CHP’nin kanun teklifine karşı AK Parti’nin halinin ne olacağı sorulan Bozdağ, “AK Parti olarak bizim halimiz bu mevzuda nettir, tartışmasızdır, ortadadır. Sayın Cumhurbaşkanı’mızın da yarın muhtemelen kıymetli değerlendirmeleri olacak, bizim halimizin tahminen genel çerçevesini de gösterecektir.” dedi.
“Yeni anayasa olmadan yeni Türkiye’yi de kuramayız”
Yeni anayasayla ilgili soru üzerine Bozdağ, “Türkiye’de yeni anayasa konusunda herkes mutabık. Partiler de halk da mutabık. Yeni anayasa yapmak için Türkiye’de şimdi uzlaşma tabanı oluşmuş değil. Bu türlü bir iklim Türkiye’de yok.” değerlendirmesinde bulundu.

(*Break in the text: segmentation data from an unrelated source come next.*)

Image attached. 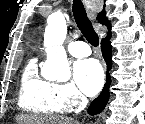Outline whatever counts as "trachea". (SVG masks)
<instances>
[{"label": "trachea", "instance_id": "obj_1", "mask_svg": "<svg viewBox=\"0 0 145 124\" xmlns=\"http://www.w3.org/2000/svg\"><path fill=\"white\" fill-rule=\"evenodd\" d=\"M72 11L76 24L83 36L92 46L97 47L99 44V37L87 16V13L81 0L73 1Z\"/></svg>", "mask_w": 145, "mask_h": 124}]
</instances>
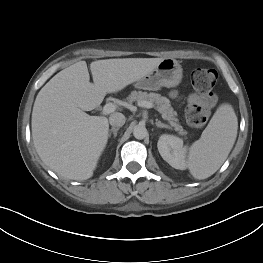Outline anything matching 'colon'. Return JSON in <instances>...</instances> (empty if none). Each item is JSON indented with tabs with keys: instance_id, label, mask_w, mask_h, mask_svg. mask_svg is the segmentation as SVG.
Wrapping results in <instances>:
<instances>
[{
	"instance_id": "1",
	"label": "colon",
	"mask_w": 263,
	"mask_h": 263,
	"mask_svg": "<svg viewBox=\"0 0 263 263\" xmlns=\"http://www.w3.org/2000/svg\"><path fill=\"white\" fill-rule=\"evenodd\" d=\"M217 72L209 68H197L191 73V83L200 100L190 104L186 111L188 124L194 128L203 127L214 103L213 88L217 82Z\"/></svg>"
}]
</instances>
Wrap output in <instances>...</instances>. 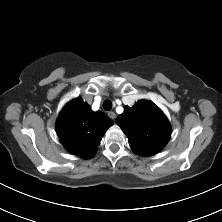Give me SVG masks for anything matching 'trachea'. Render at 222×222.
<instances>
[{
  "label": "trachea",
  "mask_w": 222,
  "mask_h": 222,
  "mask_svg": "<svg viewBox=\"0 0 222 222\" xmlns=\"http://www.w3.org/2000/svg\"><path fill=\"white\" fill-rule=\"evenodd\" d=\"M103 109L105 111H110L112 109V102L110 100H105L103 102Z\"/></svg>",
  "instance_id": "3493384b"
}]
</instances>
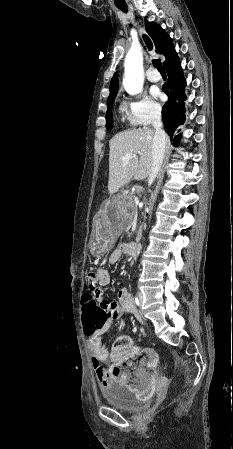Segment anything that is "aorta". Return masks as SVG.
<instances>
[{"instance_id": "1", "label": "aorta", "mask_w": 233, "mask_h": 449, "mask_svg": "<svg viewBox=\"0 0 233 449\" xmlns=\"http://www.w3.org/2000/svg\"><path fill=\"white\" fill-rule=\"evenodd\" d=\"M123 86L130 95L142 92L144 84L143 55L141 47H131L124 61Z\"/></svg>"}]
</instances>
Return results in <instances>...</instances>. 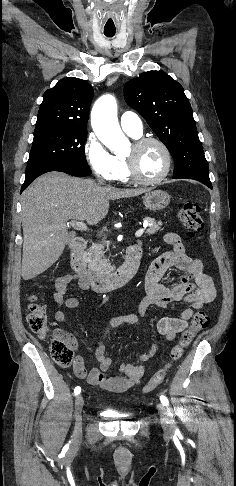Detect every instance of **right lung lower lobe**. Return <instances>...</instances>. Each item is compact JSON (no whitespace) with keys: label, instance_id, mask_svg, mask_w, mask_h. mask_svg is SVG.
<instances>
[{"label":"right lung lower lobe","instance_id":"98d812e1","mask_svg":"<svg viewBox=\"0 0 236 486\" xmlns=\"http://www.w3.org/2000/svg\"><path fill=\"white\" fill-rule=\"evenodd\" d=\"M50 171L65 172L77 177H84L91 174V170L88 166L54 162H37L28 164L26 167L25 181L21 187V192L24 191L35 178Z\"/></svg>","mask_w":236,"mask_h":486}]
</instances>
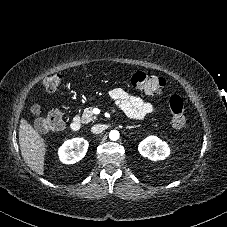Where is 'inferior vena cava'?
Returning a JSON list of instances; mask_svg holds the SVG:
<instances>
[{
  "label": "inferior vena cava",
  "instance_id": "602c4592",
  "mask_svg": "<svg viewBox=\"0 0 227 227\" xmlns=\"http://www.w3.org/2000/svg\"><path fill=\"white\" fill-rule=\"evenodd\" d=\"M105 130V125L103 124H96L91 128L92 133L99 134Z\"/></svg>",
  "mask_w": 227,
  "mask_h": 227
}]
</instances>
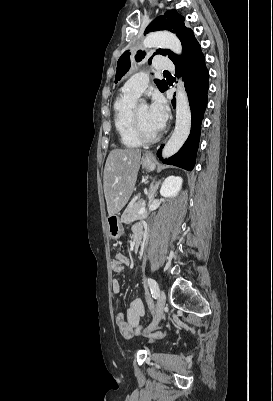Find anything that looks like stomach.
<instances>
[{
  "instance_id": "obj_1",
  "label": "stomach",
  "mask_w": 273,
  "mask_h": 401,
  "mask_svg": "<svg viewBox=\"0 0 273 401\" xmlns=\"http://www.w3.org/2000/svg\"><path fill=\"white\" fill-rule=\"evenodd\" d=\"M144 154H149V152H144ZM141 164L142 168L154 170L156 166V160H154V158H141ZM107 227L110 239H120L121 235L124 233L123 225L117 215L108 217Z\"/></svg>"
}]
</instances>
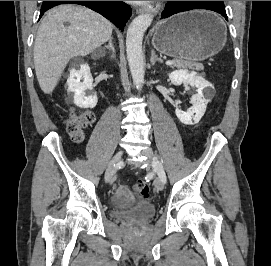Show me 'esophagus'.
Segmentation results:
<instances>
[{"label":"esophagus","instance_id":"1","mask_svg":"<svg viewBox=\"0 0 271 266\" xmlns=\"http://www.w3.org/2000/svg\"><path fill=\"white\" fill-rule=\"evenodd\" d=\"M158 10H159V5L153 4L147 7H142L137 12L139 14L150 13L152 15H156L158 13Z\"/></svg>","mask_w":271,"mask_h":266}]
</instances>
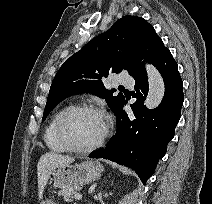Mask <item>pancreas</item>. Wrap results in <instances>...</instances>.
<instances>
[{
    "mask_svg": "<svg viewBox=\"0 0 212 204\" xmlns=\"http://www.w3.org/2000/svg\"><path fill=\"white\" fill-rule=\"evenodd\" d=\"M77 187H67L59 191L58 195L62 196L66 202H72L73 195L76 194Z\"/></svg>",
    "mask_w": 212,
    "mask_h": 204,
    "instance_id": "1",
    "label": "pancreas"
}]
</instances>
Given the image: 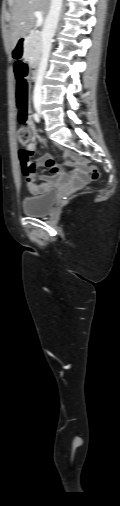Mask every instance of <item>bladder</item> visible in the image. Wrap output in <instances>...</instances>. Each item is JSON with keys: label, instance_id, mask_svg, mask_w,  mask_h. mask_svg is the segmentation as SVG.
<instances>
[{"label": "bladder", "instance_id": "obj_1", "mask_svg": "<svg viewBox=\"0 0 120 506\" xmlns=\"http://www.w3.org/2000/svg\"><path fill=\"white\" fill-rule=\"evenodd\" d=\"M57 199V192L49 190L38 196H26L22 199L23 212L29 216H43L49 213Z\"/></svg>", "mask_w": 120, "mask_h": 506}]
</instances>
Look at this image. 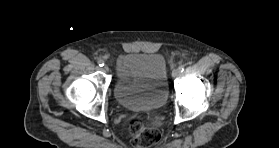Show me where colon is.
I'll return each instance as SVG.
<instances>
[{
	"mask_svg": "<svg viewBox=\"0 0 279 148\" xmlns=\"http://www.w3.org/2000/svg\"><path fill=\"white\" fill-rule=\"evenodd\" d=\"M125 128L137 148H149L161 138L156 123L139 115L130 116L126 120Z\"/></svg>",
	"mask_w": 279,
	"mask_h": 148,
	"instance_id": "obj_1",
	"label": "colon"
}]
</instances>
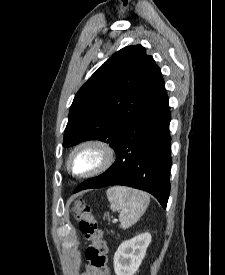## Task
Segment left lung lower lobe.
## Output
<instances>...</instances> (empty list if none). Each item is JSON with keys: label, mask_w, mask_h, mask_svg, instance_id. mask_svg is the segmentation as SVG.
Returning <instances> with one entry per match:
<instances>
[{"label": "left lung lower lobe", "mask_w": 225, "mask_h": 275, "mask_svg": "<svg viewBox=\"0 0 225 275\" xmlns=\"http://www.w3.org/2000/svg\"><path fill=\"white\" fill-rule=\"evenodd\" d=\"M168 102L164 87L121 138L114 164L102 175L81 183L75 192L124 185L151 193L166 208L172 164Z\"/></svg>", "instance_id": "left-lung-lower-lobe-1"}]
</instances>
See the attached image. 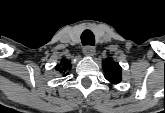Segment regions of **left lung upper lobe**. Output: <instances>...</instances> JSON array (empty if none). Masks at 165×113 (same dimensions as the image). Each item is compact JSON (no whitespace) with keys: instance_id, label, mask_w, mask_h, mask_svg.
Wrapping results in <instances>:
<instances>
[{"instance_id":"1","label":"left lung upper lobe","mask_w":165,"mask_h":113,"mask_svg":"<svg viewBox=\"0 0 165 113\" xmlns=\"http://www.w3.org/2000/svg\"><path fill=\"white\" fill-rule=\"evenodd\" d=\"M103 69L105 72V78L112 84H117L121 81V67L113 59H106L103 61Z\"/></svg>"}]
</instances>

Yeni anayasa meselesinin vakitle çözüleceğini belirten Bozdağ, “Siyaset ideolojik dayatmaların dışına taşındıkça, halkın taleplerine daha fazla kulak kabarttıkça, halkın isteklerini önemsemeye başladıkça olacak.” diye konuştu.
Yeni anayasanın her vakit gündemlerinde olduğunu söz eden Bozdağ, “Cumhuriyet’in ikinci yüzyılına girerken ‘Cumhuriyet’in yeni yüzyılı Türkiye yüzyılı olsun.’ derken bunun anahtarını da görmemiz lazım. Türkiye yüzyılının anahtarı yeni anayasadır. Yeni anayasa olmadan yeni Türkiye’yi de kuramayız, büyük Türkiye’yi de inşa edemeyiz. Türkiye yüzyılını da istek ettiğimiz biçimde şekillendiremeyiz.” tabirini kullandı.
CHP’nin tutuklu gazetecilerle ilgili raporunun sorulması üzerine Bozdağ, “CHP’nin yayımladığı bu rapordaki gazeteciler kimlerdir, biz inceledik. Hangi cürümden yargılanmışlar, hangi hatalardan karar giymişler, nedir niçin baktığımızda çoğunluğu PKK, KCK, DHKP-C ve öteki terör örgütleriyle ilgili olduğunu görüyoruz. Bunlarla ilgili isnatlar o raporlarda yazıyor.” karşılığını verdi.
“Süresiz nafakanın adil olmadığına inanan bir adalet bakanıyım”
Bakan Bozdağ, “ömür uzunluğu nafaka” sıkıntısıyla ilgili soru üzerine şunları kaydetti:
“Ben, bu bahiste süresiz nafakanın adil olmadığına inanan bir adalet bakanıyım. Bunun Türkiye için şu an önemli bir sorun olduğunu görüyoruz. Bakanlık olarak da bunun üzerinde çalışıyoruz. Ancak şu etapta seçimden evvel gündeme gelme durumu kelam konusu değil. Seçimden sonra gündeme alacağımız unsurlardan biri olacaktır. Zira bu bahis kıymetli. Şu anda yaklaşık 700 bin civarında vatandaşımızı ilgilendiren büyük bir sorun. Bunu bayanlarımızı da onların hukukunu da koruyacak bir biçimde adil bir tahlile kavuşturacağız.”